Taken together, this is a brand that has succeeded to date by delivering great products but does not seem to have a clear strategy for a world in which products have become a more level playing field and brand attributes and behaviours are the measures by which consumers pick and value their phones.
Remedy
- Nokia has quite a powerful strapline in 'Connecting people'. Brought to life through interactive communications, consumer understanding, brand activation and promotions, this could provide a point of differentiation.
- Partnerships that tap into the same need-state of social connectivity could help build presence and impact in a market where heavy-weight advertising is not enough to cut through.
- Take a leaf from Apple's book and launch genuinely innovative products that are sold to consumers as a product they would actively desire and pay good money for, rather than give high-value products away in bundles with 1000 free texts a month.
John Hall director, Curious
Nokia was once the handset of desire, back when an iPhone was unheard of. However, things change, and Nokia's draw has been overtaken by the innovations at Apple as well as Sony Ericsson's appeal to the youth market.
Nokia simply isn't cool any more, particularly with the pivotal under-24 market - and, worryingly, even among business users, where it struggles to compete with the ubiquitous BlackBerry. Nokia is stuck in no-man's land between these totem brands, but, frankly, has only itself to blame. It hasn't done enough to be sexy; people see their mobile as an expression of themselves and their street cred, so desirability is paramount.

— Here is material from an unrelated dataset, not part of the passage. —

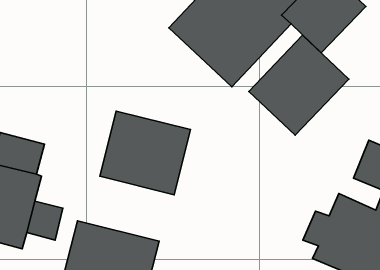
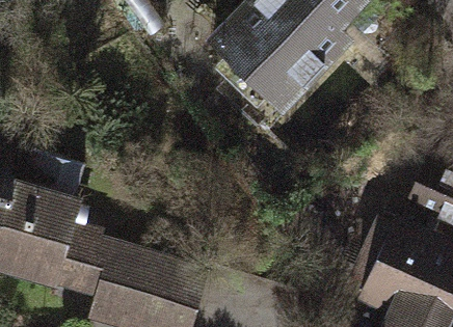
building: [249,35,349,135] -> none
building: [100,111,191,195] -> none

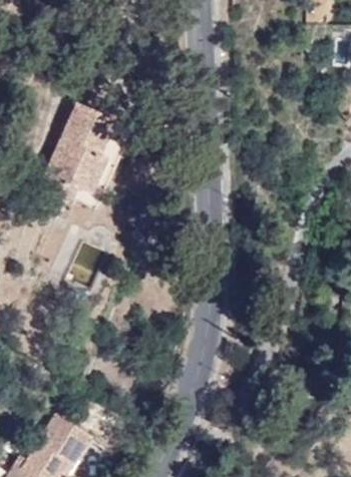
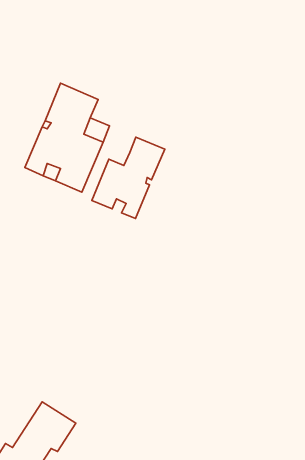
building: none -> [92,137,165,219]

Now it's playing catch-up - the cutting-edge reputation established by its tie-in with Orange has been lost. Sony Ericsson and LG have redefined what a mobile phone is, and adapted their offerings, focusing on MP3 players, cameras and internet browsing. Nokia must address this, immediately. It has been too purist in a fiercely competitive market, avoiding aggressive, offer-based marketing. In doing so, it has lost market share.
Remedy
- Comes With Music is a good start, but competitors are either doing this already, or are planning to. Nokia needs more innovative offerings, but engineering is only half the battle.
- People have a strong emotional connection with their phone. Nokia must redefine its brand and draw out its cachet, targeting the youth market - or rather, those highly attractive segments whose adoption of phones exert a disproportionate influence.
- That means being authentic, understated, tuned-in and 'right'. It must offer what others don't, and communicate why it's better.